## Required work
In the data that follows, every line containing the word "Nordeste" should be returned.

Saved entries
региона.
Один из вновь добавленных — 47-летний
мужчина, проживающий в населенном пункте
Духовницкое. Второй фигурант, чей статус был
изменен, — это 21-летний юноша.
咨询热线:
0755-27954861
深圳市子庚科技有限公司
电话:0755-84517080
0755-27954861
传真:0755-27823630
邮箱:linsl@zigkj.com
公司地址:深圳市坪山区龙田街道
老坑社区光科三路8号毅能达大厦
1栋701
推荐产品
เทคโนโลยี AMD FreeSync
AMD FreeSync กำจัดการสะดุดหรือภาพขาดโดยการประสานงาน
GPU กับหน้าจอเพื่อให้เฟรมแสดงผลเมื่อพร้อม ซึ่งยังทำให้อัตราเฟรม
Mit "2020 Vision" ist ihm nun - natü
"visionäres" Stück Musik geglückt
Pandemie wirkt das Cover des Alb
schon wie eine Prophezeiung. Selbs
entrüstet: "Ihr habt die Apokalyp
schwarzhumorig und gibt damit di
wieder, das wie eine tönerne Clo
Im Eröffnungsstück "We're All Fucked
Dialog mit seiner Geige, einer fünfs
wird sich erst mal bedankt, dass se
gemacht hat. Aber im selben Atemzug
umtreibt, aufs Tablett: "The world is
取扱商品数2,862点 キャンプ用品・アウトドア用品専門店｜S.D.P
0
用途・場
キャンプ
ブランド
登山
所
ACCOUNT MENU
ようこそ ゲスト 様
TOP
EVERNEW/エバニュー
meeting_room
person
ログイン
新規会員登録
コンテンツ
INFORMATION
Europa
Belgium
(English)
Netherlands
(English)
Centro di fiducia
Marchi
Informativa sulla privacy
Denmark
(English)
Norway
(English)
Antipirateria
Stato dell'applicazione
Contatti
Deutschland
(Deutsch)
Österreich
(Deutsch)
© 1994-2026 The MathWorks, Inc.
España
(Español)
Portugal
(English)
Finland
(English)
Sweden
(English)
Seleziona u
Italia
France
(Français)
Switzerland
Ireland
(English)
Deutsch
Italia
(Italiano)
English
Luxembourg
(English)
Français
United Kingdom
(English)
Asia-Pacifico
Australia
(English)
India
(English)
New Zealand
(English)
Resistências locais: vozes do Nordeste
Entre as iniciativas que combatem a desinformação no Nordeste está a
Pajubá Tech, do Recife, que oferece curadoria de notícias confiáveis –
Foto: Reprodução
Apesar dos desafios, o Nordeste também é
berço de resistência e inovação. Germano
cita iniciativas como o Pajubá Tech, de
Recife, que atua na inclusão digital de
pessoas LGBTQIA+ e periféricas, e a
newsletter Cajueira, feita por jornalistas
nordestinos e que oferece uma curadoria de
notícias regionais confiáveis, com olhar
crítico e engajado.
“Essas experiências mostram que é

## Answer
Resistências locais: vozes do Nordeste
Entre as iniciativas que combatem a desinformação no Nordeste está a
Apesar dos desafios, o Nordeste também é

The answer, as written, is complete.